Po jednym z nich padła pierwsza bramka. Rzut rożny wykonywał Malinowski. W polu karnym najwyżej wyskoczyli obrońcy Chrobrego, ale do wybitej przez nich piłki dopadł Lizak. Będąc na dwudziestym piątym metrze bez namysłu uderzył futbolówkę i dał prowadzenie ekipie „biało-niebieskich”.
Piłkarze z Nowogrodźca rzucili się do odrabiania strat, ale po raz kolejny nadziali się na szybką kontrę Karkonoszy. Kaczmarek zagrał długą piłkę do Walczaka. Ten uprzedził obrońcę i bramkarza rywali i strzelił do pustej bramki. Niestety w tym momencie rozległ się gwizdek sędziego. Arbiter dopatrzył się przy tej akcji faulu napastnika z Jeleniej Góry. Głośne protesty całej drużyny i kibiców naszego zespołu nie przyniosły skutku. Była to przełomowa sytuacja pierwszej części gry. Po niej do ataku przystąpili gospodarze. Dośrodkowanie po rzucie wolnym wykorzystuje Lechowski i doprowadza do remisu. Wynik 1:1 utrzymuje się do końca pierwszej połowy.
W przerwie zbulwersowany prezes Karkonoszy, Piotr Lizak, próbował interweniować u trójki arbitrów. Ci jednak nie chcieli słuchać jego apelacji o lepsze sędziowanie.
Druga część pojedynku rozpoczęła się kapitalnie dla piłkarzy Karkonoszy. Już w pierwszej jej minucie Suchanecki obsłużył prostopadłym podaniem Kowalskiego, a ten będąc sam na sam z bramkarzem Chrobrego nie dał mu szans. Ta bramka podłamała nieco gospodarzy, którzy przez kilkanaście minut nie potrafili stworzyć żadnej dogodnej sytuacji pod bramką Dubiela.
Po przebudzeniu się ruszyli zdecydowanie do ataku, czego efektem była między innymi poprzeczka po strzale jednego z zawodników Chrobrego. Gospodarze poszli za ciosem ale nie zdołali pokonać dobrze dysponowanego golkipera Karkonoszy. Próbowali nawet wymusić rzut karny. W tej sytuacji arbiter podjął dobrą decyzję i ukarał Muzala żółtą kartką za symulowanie.
Walka w końcówce bardzo się zaostrzyła. Drugą żółtą, a w konsekwencji czerwoną kartkę ujrzał Wajda. Mimo osłabienia Karkonoszy utrzymały korzystny rezultat do końcowego gwizdka. Nie wytrzymał natomiast trener Arteniu, który za dyskusję z sędzią został wyrzucony na trybuny.

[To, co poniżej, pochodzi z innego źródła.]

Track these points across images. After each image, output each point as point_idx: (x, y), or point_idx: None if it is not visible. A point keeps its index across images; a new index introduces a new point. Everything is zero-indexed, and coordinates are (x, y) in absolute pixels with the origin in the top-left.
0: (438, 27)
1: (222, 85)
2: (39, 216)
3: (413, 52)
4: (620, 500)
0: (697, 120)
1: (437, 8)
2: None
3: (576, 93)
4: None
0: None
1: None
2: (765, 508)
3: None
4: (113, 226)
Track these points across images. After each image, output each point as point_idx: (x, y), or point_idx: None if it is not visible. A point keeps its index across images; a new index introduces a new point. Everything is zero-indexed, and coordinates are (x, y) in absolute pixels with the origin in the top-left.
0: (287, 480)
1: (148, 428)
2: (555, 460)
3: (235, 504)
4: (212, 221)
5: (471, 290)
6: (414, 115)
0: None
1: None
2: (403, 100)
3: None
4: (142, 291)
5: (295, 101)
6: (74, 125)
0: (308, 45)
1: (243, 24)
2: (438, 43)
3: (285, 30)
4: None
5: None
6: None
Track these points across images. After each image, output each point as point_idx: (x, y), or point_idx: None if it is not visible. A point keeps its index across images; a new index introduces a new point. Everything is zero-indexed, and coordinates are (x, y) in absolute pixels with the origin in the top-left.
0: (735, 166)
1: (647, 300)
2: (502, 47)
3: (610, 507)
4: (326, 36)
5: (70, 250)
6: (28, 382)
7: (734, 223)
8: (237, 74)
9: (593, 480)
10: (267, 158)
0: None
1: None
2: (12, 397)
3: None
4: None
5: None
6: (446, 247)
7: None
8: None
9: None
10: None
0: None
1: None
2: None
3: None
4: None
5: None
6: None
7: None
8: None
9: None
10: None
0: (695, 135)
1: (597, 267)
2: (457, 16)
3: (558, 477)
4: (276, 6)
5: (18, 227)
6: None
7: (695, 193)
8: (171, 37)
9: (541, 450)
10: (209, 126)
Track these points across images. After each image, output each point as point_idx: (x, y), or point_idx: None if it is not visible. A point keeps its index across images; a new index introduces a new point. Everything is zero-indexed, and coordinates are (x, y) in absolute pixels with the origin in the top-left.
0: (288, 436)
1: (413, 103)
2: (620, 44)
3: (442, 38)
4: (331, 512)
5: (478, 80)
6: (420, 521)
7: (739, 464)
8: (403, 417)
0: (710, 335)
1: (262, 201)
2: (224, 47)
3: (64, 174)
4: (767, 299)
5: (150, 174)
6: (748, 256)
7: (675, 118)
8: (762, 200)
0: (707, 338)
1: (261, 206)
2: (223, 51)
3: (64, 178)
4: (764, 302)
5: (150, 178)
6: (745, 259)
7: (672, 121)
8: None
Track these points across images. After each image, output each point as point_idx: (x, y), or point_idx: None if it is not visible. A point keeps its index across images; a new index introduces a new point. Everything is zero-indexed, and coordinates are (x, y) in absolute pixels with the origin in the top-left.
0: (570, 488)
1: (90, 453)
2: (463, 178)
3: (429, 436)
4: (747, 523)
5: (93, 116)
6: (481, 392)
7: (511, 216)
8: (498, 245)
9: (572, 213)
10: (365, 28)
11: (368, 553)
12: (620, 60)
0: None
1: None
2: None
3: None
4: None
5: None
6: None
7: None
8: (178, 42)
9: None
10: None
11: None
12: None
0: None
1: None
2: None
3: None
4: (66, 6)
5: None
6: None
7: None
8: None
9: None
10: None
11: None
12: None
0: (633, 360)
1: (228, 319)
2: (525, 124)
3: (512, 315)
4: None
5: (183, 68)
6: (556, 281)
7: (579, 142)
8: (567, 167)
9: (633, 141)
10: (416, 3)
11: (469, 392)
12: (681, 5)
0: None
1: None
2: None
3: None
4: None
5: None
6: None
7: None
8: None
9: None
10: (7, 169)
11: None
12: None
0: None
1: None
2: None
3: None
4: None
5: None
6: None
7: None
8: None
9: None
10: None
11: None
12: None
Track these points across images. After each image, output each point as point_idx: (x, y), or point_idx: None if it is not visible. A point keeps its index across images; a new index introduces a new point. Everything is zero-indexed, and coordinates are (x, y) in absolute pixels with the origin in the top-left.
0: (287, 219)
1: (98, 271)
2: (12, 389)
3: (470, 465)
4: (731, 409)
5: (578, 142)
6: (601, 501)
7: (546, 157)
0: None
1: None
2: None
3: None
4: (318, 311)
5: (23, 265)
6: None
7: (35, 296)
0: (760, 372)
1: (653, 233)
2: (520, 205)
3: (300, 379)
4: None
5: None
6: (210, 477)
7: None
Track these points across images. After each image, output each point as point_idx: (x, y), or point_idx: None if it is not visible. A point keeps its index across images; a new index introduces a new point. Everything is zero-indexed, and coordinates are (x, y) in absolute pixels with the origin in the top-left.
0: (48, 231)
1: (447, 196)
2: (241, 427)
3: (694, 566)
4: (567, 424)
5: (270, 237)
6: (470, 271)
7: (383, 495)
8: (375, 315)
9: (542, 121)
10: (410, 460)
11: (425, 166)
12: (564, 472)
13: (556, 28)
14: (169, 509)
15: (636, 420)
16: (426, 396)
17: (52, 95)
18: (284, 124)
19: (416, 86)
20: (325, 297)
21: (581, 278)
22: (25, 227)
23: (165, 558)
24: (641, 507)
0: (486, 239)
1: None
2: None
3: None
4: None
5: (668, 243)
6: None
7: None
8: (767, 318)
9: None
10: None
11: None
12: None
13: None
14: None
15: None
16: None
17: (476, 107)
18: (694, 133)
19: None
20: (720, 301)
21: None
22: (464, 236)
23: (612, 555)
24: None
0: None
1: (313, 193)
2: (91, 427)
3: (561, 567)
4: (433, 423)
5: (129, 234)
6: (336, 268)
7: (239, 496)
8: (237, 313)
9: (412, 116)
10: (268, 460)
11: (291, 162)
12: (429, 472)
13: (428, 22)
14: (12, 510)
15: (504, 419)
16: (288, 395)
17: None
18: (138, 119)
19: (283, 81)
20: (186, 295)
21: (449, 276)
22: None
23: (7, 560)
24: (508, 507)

<b>Chrobry Nowogrodziec – Karkonosze Jelenia Góra 1:2 (1:1)</b>
1:0 Lizak 15 min.
1:1 Lechowski 20 min.
1:2 Kowalski 46 min.
<b>Żółte kartki:</b>
Muzal (Chrobry) 70 min. – Lizak 12 min. , Wajda 21 min. , Bijan 38 min. (wszyscy Karkonosze)
<b>Czerwone kartki:</b>
Wajda (Karkonosze) 80 min. za dwie żółte
<b>Kibiców:</b> ok. 300.
<b>Skład Karkonoszy:</b>
Michał Dubiel – Gabriel Kaczmarek (Krzysztof Smoliński), Wojciech Bijan, Marek Wawrzyniak, Marek Siatrak – Przemysław Wajda, Tomasz Lizak, Maciej Suchanecki (Daniel Zalewski), Tomasz Malinowski, Paweł Walczak (Daniel Kotarba) – Łukasz Kowalski (Mariusz Kowalski – Ciepiela).